> [Your instructions]: Rewrite everything in the text on the 1931 Labor leadership election from "The Australian Labor" down to "Lang Labor faction.", replacing "re-elected" with "returned".

> [Passage]:
The Australian Labor Party held a leadership election on 2 March 1931, in the context of the developing party split. Prime Minister James Scullin was easily re-elected, defeating Jack Beasley of the Lang Labor faction.

==Background==
Scullin called a meeting of the Labor caucus following the events of 4 February, which saw Joseph Lyons and James Fenton resign from cabinet in protest at the government's economic policy. The nominal purpose of the meeting was to elect replacements for Lyons and Fenton, but Scullin called a leadership ballot in order to shore up his own position. Although the caucus nominally had 52 members, Lyons and five of his supporters did not attend the meeting, and Fenton was present but did not vote. Scullin was re-elected comprehensively, winning 40 out of a possible 45 votes. Jack Beasley, acting as a proxy for Jack Lang and his supporters, received the remaining votes. Ted Theodore was re-elected unopposed as deputy leader, and then a vote was held to elect a new ministry, which saw three ministers (including Beasley) lose their places and five others promoted to the ministry for the first time (including future prime minister Ben Chifley).

> [Stored data]:

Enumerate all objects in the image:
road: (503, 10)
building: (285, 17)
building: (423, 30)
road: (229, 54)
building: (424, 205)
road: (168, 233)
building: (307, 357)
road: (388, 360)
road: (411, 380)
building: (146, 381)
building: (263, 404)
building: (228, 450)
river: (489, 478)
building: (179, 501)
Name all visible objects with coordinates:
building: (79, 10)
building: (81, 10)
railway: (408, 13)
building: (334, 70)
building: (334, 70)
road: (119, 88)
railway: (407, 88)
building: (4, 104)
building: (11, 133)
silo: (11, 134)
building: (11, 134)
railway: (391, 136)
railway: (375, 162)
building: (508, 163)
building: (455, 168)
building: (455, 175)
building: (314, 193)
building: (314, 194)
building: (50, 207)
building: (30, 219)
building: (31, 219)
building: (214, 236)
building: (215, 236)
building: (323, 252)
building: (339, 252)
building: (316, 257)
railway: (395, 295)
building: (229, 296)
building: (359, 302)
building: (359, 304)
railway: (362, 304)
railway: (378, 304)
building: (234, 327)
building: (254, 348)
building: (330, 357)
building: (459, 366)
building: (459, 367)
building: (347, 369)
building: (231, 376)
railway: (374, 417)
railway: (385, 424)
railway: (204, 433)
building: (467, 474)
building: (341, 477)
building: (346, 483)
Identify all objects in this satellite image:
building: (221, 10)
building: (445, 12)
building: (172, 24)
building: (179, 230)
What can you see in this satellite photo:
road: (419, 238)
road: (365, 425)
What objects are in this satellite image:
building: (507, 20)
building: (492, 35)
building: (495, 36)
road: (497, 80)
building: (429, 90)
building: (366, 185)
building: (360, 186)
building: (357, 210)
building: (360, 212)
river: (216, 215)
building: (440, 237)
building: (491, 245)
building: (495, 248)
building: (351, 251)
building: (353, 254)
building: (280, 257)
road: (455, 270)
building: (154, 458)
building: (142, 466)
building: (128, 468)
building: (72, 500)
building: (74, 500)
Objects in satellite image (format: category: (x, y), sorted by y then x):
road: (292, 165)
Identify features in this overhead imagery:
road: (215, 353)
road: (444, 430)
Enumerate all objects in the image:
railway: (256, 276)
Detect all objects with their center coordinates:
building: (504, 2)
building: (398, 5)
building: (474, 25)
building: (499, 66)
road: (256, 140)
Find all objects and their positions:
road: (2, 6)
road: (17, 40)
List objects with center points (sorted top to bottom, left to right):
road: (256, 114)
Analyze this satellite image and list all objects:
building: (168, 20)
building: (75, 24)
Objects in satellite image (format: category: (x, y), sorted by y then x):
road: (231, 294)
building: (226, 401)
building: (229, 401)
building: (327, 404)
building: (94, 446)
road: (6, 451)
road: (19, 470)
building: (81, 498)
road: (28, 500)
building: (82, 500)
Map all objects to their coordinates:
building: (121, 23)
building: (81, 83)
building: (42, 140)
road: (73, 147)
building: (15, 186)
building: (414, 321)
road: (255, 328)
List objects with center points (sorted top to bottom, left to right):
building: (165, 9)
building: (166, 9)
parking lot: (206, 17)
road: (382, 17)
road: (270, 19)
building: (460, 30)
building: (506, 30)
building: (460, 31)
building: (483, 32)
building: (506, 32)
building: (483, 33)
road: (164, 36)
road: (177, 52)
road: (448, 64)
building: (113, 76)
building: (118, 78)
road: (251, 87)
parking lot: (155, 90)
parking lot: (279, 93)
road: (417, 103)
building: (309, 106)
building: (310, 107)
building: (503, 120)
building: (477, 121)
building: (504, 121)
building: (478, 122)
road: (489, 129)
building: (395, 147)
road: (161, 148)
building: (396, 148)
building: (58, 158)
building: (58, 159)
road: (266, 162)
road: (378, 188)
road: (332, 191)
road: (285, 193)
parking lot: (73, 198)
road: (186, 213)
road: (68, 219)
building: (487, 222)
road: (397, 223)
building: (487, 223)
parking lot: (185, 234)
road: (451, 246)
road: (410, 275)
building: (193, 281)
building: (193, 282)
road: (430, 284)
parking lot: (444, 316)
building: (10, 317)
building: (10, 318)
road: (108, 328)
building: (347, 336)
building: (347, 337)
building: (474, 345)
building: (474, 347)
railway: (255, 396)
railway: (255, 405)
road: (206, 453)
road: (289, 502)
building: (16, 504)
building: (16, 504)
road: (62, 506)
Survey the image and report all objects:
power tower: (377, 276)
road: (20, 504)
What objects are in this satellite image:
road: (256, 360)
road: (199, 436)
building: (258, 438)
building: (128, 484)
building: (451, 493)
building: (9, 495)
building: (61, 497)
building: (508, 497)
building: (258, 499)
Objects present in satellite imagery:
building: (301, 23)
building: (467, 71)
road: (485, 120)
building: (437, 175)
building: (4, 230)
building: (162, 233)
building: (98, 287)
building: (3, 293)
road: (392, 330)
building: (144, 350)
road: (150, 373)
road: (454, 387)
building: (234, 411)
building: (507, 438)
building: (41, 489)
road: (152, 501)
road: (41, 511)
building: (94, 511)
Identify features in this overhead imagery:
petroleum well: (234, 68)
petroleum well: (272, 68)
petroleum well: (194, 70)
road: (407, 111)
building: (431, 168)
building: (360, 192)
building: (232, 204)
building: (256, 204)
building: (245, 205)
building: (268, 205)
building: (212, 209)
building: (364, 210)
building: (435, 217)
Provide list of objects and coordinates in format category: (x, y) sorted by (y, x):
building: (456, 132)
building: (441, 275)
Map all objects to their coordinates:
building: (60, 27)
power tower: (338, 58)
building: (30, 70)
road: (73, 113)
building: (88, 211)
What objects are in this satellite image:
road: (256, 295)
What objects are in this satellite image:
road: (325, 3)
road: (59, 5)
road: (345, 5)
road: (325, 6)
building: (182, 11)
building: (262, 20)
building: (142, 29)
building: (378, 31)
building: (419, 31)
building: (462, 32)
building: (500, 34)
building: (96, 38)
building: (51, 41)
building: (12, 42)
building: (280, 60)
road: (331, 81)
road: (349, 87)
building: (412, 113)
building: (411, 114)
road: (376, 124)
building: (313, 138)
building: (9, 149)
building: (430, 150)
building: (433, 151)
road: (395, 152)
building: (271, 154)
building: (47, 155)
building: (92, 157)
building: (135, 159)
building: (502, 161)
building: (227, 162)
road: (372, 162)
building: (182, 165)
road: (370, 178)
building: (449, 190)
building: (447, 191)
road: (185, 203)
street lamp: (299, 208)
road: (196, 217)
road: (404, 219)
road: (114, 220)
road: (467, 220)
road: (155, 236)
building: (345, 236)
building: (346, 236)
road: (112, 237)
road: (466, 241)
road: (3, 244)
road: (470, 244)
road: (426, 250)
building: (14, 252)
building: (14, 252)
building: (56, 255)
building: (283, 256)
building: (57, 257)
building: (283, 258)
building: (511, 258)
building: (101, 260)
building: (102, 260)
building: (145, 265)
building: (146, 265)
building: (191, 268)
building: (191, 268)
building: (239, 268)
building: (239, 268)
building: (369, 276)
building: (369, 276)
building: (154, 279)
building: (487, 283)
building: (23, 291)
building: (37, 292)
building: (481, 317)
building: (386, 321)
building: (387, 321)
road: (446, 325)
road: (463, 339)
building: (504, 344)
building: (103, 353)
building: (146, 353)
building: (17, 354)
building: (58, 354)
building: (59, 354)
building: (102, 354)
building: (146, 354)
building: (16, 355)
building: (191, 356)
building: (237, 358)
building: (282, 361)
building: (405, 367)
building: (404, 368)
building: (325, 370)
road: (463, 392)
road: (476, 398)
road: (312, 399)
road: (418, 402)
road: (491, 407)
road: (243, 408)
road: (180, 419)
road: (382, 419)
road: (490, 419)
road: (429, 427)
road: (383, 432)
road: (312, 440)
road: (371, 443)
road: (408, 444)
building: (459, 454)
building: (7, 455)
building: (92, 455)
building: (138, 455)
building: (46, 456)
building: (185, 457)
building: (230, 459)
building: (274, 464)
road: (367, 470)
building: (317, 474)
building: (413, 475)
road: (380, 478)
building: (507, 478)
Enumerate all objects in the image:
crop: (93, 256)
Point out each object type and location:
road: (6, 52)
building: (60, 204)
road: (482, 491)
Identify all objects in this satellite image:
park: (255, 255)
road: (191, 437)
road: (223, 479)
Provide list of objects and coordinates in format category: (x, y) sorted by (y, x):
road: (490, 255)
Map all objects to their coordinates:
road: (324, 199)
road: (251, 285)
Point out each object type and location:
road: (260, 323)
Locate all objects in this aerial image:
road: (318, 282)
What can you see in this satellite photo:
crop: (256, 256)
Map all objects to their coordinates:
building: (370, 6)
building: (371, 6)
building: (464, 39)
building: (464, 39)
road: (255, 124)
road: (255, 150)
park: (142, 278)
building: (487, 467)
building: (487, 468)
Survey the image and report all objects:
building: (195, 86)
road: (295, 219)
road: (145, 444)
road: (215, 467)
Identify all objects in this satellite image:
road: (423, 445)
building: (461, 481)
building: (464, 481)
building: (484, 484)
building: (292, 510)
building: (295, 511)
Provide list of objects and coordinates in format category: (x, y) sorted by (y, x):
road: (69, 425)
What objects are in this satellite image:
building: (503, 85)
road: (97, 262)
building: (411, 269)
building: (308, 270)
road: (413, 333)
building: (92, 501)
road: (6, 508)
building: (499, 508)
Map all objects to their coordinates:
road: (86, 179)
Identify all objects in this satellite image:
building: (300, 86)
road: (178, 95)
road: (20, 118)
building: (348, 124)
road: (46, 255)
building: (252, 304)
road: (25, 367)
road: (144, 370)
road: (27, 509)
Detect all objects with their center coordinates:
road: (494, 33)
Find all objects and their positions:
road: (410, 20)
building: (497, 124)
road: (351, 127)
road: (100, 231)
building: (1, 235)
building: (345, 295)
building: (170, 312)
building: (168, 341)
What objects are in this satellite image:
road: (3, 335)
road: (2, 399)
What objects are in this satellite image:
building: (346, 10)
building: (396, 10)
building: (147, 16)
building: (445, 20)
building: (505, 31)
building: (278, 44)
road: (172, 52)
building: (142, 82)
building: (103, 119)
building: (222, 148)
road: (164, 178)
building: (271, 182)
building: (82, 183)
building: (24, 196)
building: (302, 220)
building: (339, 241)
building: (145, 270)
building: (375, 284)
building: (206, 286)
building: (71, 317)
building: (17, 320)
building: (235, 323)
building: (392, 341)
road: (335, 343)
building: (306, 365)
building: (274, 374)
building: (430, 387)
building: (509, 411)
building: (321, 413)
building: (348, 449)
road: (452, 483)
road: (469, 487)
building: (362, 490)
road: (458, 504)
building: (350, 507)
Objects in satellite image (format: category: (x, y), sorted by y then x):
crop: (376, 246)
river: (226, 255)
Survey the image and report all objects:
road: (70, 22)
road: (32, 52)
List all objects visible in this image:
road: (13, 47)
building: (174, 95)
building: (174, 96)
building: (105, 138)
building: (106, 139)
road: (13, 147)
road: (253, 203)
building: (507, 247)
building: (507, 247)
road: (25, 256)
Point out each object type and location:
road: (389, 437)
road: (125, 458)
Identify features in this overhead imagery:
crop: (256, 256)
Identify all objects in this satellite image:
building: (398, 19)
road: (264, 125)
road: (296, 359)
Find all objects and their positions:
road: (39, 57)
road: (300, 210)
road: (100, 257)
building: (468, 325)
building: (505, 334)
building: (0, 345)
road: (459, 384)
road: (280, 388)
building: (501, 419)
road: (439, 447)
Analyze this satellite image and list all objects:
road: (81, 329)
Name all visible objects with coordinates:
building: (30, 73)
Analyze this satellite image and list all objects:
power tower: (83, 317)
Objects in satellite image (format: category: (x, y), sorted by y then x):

> [Exercise result]:
The Australian Labor Party held a leadership election on 2 March 1931, in the context of the developing party split. Prime Minister James Scullin was easily returned, defeating Jack Beasley of the Lang Labor faction.